The data was sourced from this [Kaggle dataset](https://www.kaggle.com/jsphyg/weather-dataset-rattle-package) compiled by Joe Young and Adam Young, which was in turn sourced from [http://www.bom.gov.au/climate/data](http://www.bom.gov.au/climate/data) and [http://www.bom.gov.au/climate/dwo/](http://www.bom.gov.au/climate/dwo/). This data is available under a Creative Commons (CC) Attribution 3.0 licence. For details on the meaning of each observation, see [this page](http://www.bom.gov.au/climate/dwo/IDCJDW0000.shtml). Copyright Commonwealth of Australia, Bureau of Meteorology.

## Requirements

* Python (developed with version 3.7.4).

* See dependencies.txt for packages and versions (and below to install).

## Data preprocessing

Data preprocessing is done by a combination of Pandas (to drop NaN rows and map Yes/No strings into 1/0 binary integers), scikit-learn (to scale/normalize numeric features by calculating the z-score of each of their values), and Tensorflow to apply one-hot encoding to categorical features. The model's input layer is thus a combination of pre-normalized numeric features and one-hot encoded categorical features.

The following columns were skipped and not used as features for the model; all the rest were used:

* __Date:__ Not relevant.

* __RainToday:__ This is just a boolean representation of the numeric column "Rainfall". Experimented with adding this feature to the model, but had no effect on accuracy.

* __RISK_MM:__ This is the amount of rain for the following day. This was used to create the label/target column "RainTomorrow". This would be used if the model was doing regression, rather than classification.

* __RainTomorrow:__ Used as the training label/target.

The output of the model is just a single sigmoid-activation neuron which predicts target variable "RainTomorrow".

## Setup

* Clone the Git repository.

* Install the dependencies:

```bash
pip install -r dependencies.txt
```

## Run

```bash
python -W ignore tensor_flow.py
```

or

```bash
python -W ignore scikit_learn.py
```

Note that there is a [current bug in TensorFlow](https://github.com/tensorflow/tensorflow/issues/30609) where deprecation warnings are printed at the usage of feature columns, even though the new feature column API is indeed being used.
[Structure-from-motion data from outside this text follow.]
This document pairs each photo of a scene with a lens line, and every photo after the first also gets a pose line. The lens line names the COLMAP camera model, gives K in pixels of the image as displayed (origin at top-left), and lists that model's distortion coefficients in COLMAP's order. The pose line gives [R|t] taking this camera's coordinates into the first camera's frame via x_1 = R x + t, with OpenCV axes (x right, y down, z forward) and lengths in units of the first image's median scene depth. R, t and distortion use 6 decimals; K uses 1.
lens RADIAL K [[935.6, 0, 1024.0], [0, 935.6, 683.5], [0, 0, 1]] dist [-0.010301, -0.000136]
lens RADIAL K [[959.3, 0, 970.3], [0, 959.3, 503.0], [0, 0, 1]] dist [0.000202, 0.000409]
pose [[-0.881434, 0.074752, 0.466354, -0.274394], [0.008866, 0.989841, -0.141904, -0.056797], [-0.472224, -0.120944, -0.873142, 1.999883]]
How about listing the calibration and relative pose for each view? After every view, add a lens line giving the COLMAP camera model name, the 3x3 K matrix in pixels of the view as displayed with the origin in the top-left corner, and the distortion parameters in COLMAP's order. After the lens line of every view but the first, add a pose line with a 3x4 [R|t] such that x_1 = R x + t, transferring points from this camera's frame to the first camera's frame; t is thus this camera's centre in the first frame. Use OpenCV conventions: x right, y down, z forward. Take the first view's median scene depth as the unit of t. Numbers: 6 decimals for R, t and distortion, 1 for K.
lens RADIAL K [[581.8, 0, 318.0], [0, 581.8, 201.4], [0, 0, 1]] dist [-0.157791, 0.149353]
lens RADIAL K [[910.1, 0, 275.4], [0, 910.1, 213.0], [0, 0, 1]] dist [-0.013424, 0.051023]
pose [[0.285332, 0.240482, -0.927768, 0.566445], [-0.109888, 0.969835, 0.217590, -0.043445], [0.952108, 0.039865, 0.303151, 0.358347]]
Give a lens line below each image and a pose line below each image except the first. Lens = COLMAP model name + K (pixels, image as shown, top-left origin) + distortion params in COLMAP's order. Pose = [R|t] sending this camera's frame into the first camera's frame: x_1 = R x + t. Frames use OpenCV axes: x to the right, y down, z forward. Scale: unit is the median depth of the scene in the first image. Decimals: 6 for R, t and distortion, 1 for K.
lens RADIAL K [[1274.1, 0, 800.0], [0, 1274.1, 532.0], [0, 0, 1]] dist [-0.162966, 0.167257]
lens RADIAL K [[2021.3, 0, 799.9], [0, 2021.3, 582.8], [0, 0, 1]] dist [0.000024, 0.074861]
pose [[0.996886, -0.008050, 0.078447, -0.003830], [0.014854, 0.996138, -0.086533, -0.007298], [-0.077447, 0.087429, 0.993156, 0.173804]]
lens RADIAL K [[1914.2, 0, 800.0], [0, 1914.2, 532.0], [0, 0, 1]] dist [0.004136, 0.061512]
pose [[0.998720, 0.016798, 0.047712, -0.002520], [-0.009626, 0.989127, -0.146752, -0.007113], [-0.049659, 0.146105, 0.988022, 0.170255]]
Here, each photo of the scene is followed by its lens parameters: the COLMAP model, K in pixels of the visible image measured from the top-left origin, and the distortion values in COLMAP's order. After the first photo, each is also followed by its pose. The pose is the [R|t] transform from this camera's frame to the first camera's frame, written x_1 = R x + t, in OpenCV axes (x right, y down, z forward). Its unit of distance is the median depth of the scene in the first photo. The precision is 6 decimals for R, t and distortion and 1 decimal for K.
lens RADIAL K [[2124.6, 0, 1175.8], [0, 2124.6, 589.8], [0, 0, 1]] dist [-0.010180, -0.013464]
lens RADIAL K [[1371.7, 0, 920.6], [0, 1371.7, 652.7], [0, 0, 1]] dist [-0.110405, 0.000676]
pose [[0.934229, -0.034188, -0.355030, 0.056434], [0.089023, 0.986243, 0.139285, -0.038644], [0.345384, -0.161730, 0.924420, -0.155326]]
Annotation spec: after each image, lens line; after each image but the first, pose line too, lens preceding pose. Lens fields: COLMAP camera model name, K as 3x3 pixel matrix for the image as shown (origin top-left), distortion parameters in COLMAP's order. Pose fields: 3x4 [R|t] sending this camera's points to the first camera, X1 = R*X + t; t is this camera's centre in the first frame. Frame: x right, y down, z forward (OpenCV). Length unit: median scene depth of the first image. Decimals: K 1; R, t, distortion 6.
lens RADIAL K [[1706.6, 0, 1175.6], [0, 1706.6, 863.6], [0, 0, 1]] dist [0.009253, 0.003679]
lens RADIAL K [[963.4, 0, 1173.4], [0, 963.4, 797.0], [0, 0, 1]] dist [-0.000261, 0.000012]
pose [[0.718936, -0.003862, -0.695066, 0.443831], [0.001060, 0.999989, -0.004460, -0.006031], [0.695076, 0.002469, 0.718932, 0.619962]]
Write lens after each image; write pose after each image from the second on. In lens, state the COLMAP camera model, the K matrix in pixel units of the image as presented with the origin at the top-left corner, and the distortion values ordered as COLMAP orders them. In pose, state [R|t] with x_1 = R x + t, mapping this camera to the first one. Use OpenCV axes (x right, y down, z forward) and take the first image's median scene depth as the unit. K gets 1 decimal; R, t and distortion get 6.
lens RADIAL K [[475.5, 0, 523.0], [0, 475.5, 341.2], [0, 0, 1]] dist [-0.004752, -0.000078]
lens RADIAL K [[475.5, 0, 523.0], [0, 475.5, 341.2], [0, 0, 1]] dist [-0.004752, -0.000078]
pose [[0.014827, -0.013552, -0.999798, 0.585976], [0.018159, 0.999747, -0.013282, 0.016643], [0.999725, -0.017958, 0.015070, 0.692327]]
It has been fixed and will be in a future release of TensorFlow. In the meantime, will just have to live with the warning output.

## Monitoring/logging

After training, run:

```
$ tensorboard --logdir logs/fit
Serving TensorBoard on localhost; to expose to the network, use a proxy or pass --bind_all
TensorBoard 2.1.0 at http://localhost:6006/ (Press CTRL+C to quit)
```

Then open the above URL in your browser to view the model in TensorBoard.